0700 – Back at Erez and more talk of Bush and boots among the waiting porters and taxi drivers. A cup of strong Turkish coffee from an enterprising vendor as the mist rises from the wasteland. Also we talk of the frustrations of people who cannot make the short trip I will to the wider world beyond, of resentments and powerlessness in the face of both Hamas and Israel, and of the fears of a father for Gaza’s youngsters as drugs also make their way through the tunnels for cash. The drug of choice at the moment it seems is tramadol – a common painkiller which, if taken in dangerously high and addictive dosages, can produce highs similar to morphine.
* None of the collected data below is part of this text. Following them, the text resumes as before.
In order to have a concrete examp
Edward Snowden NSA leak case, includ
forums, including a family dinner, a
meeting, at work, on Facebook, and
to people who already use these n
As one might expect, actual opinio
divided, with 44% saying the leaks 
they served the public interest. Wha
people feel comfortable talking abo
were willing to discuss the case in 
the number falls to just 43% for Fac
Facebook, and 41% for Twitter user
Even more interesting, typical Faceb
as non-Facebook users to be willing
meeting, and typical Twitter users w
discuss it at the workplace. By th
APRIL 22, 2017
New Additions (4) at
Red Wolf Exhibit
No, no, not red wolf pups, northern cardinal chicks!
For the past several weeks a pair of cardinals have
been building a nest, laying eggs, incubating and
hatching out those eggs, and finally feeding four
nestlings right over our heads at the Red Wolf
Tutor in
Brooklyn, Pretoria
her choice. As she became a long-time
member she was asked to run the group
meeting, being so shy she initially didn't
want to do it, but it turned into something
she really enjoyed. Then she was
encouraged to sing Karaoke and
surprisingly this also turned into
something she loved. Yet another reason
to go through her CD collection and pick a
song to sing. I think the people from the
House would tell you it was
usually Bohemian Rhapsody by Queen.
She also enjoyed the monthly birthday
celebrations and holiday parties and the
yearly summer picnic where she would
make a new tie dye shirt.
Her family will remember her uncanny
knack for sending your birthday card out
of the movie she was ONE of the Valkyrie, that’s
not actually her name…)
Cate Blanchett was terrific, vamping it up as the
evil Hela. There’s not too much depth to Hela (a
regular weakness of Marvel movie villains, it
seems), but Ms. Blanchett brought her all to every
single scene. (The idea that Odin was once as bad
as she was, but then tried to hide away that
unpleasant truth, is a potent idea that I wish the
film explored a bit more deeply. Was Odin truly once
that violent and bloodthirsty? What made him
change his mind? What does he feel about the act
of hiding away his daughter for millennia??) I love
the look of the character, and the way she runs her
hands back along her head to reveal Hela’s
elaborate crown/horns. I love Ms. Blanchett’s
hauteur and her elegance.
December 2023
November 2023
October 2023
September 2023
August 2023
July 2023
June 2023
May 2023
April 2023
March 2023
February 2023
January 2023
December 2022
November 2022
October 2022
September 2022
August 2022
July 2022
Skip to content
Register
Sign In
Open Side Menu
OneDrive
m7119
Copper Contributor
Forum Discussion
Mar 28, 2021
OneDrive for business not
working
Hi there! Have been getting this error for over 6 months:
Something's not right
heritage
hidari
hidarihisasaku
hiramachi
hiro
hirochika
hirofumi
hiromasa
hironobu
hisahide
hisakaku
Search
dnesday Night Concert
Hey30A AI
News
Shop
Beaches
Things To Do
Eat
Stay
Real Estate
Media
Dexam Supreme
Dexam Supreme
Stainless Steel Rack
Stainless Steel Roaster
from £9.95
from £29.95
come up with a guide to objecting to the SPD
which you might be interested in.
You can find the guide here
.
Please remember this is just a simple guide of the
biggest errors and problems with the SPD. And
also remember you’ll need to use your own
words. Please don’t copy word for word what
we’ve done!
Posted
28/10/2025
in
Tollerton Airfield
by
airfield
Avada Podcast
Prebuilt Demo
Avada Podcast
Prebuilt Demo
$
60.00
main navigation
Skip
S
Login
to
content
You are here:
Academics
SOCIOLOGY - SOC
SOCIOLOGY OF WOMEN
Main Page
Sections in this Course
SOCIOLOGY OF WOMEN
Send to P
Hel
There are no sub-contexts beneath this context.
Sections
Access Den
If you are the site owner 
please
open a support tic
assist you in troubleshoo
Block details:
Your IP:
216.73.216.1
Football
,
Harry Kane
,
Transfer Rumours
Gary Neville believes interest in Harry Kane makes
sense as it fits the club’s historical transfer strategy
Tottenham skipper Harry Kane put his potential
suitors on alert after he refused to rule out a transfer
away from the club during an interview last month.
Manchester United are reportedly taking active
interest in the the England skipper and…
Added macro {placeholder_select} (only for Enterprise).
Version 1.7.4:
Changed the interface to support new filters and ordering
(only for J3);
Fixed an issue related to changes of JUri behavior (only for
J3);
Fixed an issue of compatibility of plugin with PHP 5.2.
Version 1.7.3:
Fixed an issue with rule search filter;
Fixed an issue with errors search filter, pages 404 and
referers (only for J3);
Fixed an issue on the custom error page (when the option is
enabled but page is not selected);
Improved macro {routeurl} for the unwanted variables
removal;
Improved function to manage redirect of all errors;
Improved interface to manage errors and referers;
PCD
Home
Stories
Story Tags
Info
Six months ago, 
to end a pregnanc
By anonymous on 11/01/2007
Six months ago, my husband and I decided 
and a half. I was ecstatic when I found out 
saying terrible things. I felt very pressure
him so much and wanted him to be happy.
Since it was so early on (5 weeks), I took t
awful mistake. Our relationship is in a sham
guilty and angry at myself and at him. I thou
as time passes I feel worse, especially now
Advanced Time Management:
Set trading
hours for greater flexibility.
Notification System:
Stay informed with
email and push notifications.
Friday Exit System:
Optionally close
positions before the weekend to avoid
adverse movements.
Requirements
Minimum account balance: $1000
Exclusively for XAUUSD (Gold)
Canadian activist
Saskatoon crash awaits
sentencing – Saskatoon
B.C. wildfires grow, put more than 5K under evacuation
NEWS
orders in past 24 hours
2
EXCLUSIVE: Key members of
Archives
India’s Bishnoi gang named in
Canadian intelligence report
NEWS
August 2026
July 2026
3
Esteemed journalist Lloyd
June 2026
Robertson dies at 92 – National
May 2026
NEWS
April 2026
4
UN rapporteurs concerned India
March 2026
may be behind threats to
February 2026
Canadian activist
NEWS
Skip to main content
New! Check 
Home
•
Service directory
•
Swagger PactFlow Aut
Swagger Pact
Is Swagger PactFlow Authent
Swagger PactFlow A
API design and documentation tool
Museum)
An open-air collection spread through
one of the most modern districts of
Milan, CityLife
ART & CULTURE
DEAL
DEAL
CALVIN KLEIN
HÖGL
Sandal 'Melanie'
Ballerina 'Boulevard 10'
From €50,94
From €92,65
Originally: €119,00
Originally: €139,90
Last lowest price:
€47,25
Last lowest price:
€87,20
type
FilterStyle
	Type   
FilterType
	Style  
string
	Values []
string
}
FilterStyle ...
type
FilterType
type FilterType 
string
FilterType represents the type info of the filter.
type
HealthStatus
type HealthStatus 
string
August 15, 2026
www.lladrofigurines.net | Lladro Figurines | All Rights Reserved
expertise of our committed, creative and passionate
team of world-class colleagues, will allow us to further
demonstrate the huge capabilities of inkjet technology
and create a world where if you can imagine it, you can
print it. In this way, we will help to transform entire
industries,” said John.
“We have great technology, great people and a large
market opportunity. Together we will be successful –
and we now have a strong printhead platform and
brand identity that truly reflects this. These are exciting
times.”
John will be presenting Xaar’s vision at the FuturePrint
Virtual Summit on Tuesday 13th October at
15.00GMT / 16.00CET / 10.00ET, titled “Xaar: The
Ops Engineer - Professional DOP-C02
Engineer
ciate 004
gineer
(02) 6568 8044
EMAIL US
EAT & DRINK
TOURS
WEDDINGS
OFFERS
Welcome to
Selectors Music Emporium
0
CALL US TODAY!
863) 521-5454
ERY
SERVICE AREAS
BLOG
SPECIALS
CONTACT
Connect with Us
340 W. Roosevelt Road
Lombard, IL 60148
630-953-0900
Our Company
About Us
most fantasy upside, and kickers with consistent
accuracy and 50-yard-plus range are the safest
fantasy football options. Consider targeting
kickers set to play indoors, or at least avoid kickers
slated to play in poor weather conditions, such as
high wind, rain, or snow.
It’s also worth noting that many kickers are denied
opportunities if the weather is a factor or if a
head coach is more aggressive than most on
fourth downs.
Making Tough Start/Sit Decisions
0800 – Out of Erez after a typical progress through its maze of remote controlled doorways and scanners, speaking to invisible guards who remain protected from the risk of suicide bombings.
1000 – Back to Jerusalem, where I attend a briefing by a senior Israeli military officials who explains Israel’s dilemmas. He is irritated by foreign journalists who note criticisms of Israel’s “collective punishment” of Gazans. “The Palestinians in Gaza are not divided into a majority of innocent people and the bad guys in Hamas,” he says. “They elected Hamas.” Egypt could do more to help he said. “You cannot expect us to be shot by Palestinians, by a hostile entity in the Gaza Strip, and at the same time put all the responsibility on us for the well-being of the population in Gaza.”
The contradictions and conundrums for all concerned go on.